### ABOUT THIS TASK
In the material below, find all lines with the string "down" and copy them.

### RAW DATA
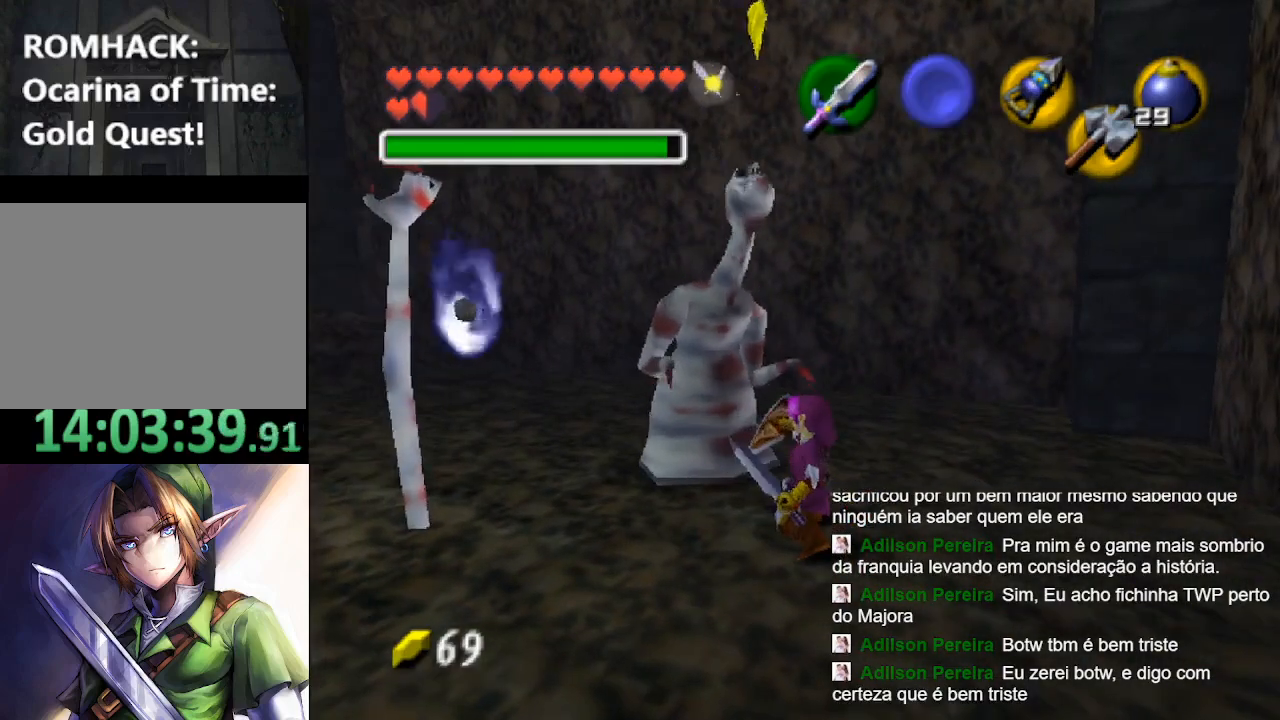
{"buttons": ["Y", "R1"], "left_stick": "down-right", "right_stick": "center", "events": [[400, "Y", "down"]]}
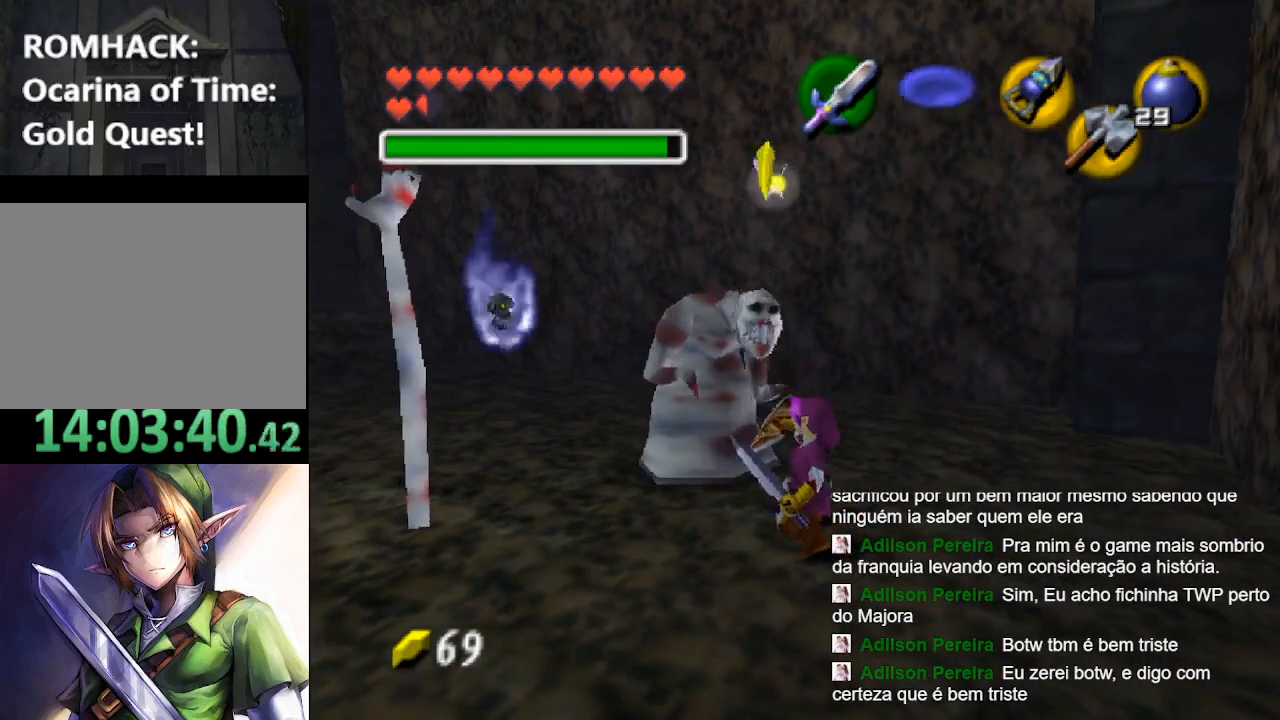
{"buttons": ["R1"], "left_stick": "down-right", "right_stick": "center", "events": [[33, "Y", "up"], [133, "Y", "down"], [233, "Y", "up"], [333, "Y", "down"], [433, "Y", "up"]]}
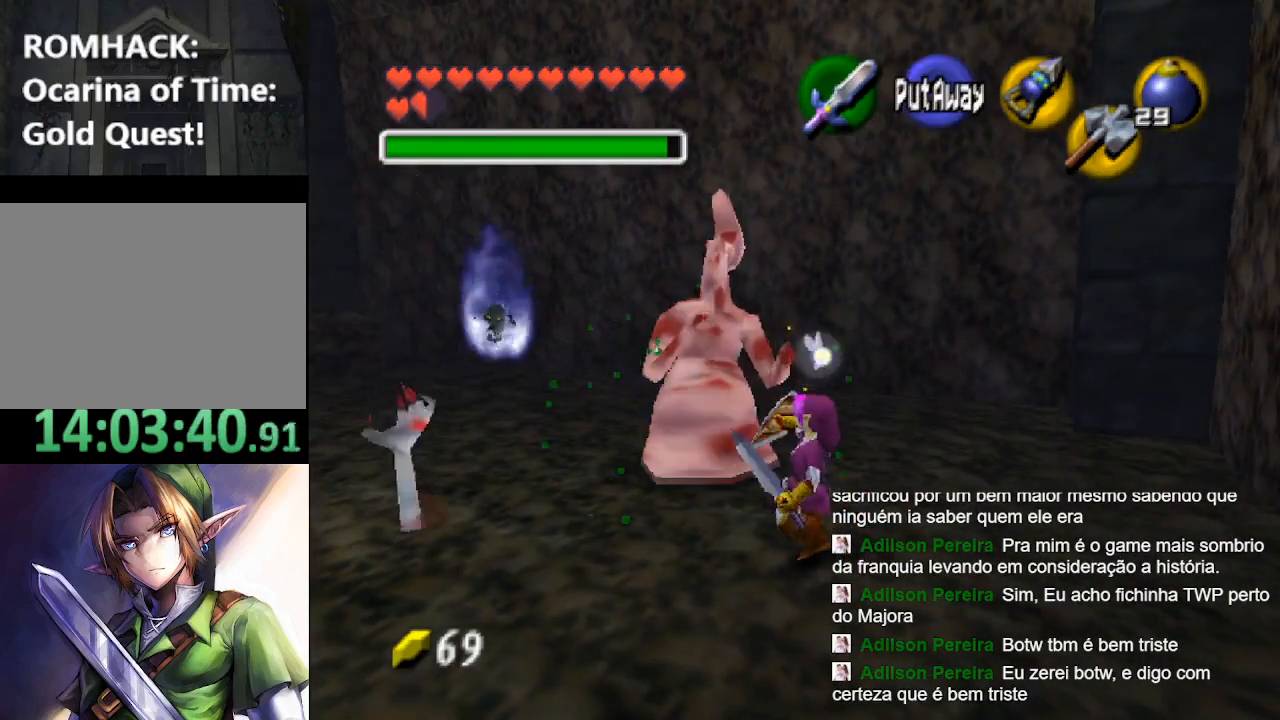
{"buttons": [], "left_stick": "up-left", "right_stick": "center", "events": [[100, "Y", "down"], [167, "Y", "up"], [167, "left_stick", "center"], [267, "R1", "up"], [333, "left_stick", "up-left"]]}
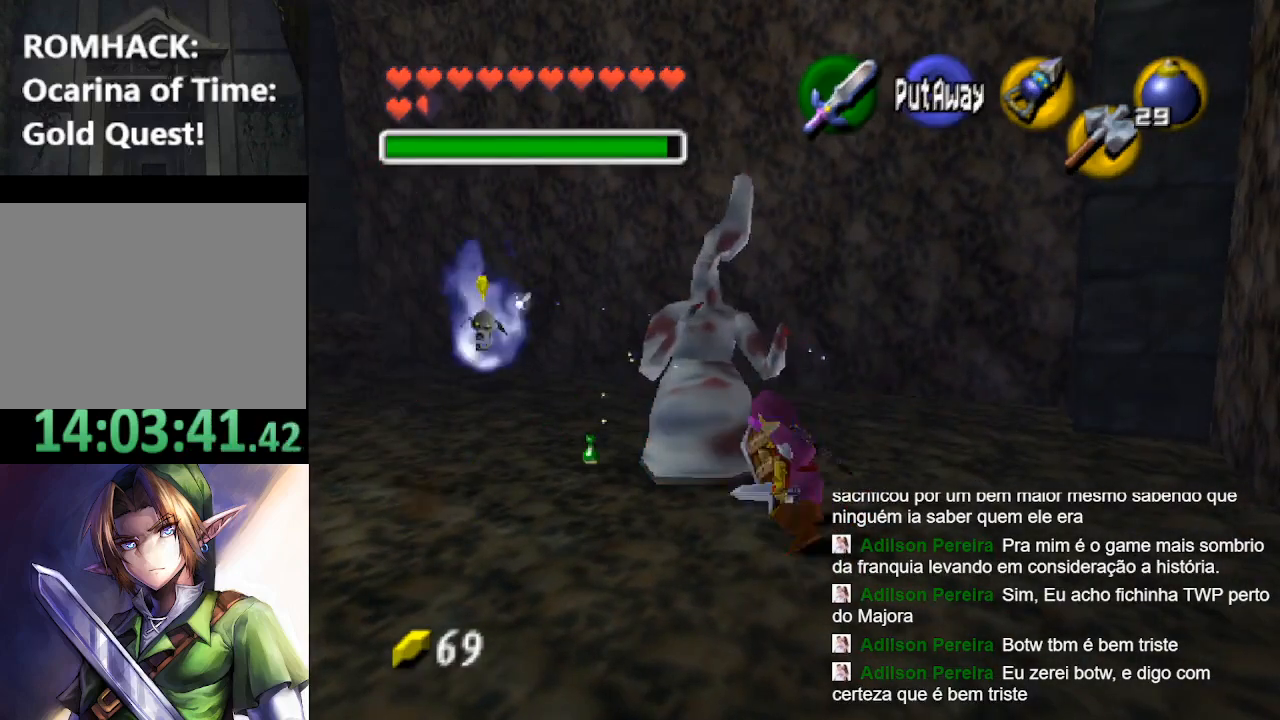
{"buttons": [], "left_stick": "up-left", "right_stick": "center", "events": []}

### ANSWER SPACE
{"buttons": ["Y", "R1"], "left_stick": "down-right", "right_stick": "center", "events": [[400, "Y", "down"]]}
{"buttons": ["R1"], "left_stick": "down-right", "right_stick": "center", "events": [[33, "Y", "up"], [133, "Y", "down"], [233, "Y", "up"], [333, "Y", "down"], [433, "Y", "up"]]}
{"buttons": [], "left_stick": "up-left", "right_stick": "center", "events": [[100, "Y", "down"], [167, "Y", "up"], [167, "left_stick", "center"], [267, "R1", "up"], [333, "left_stick", "up-left"]]}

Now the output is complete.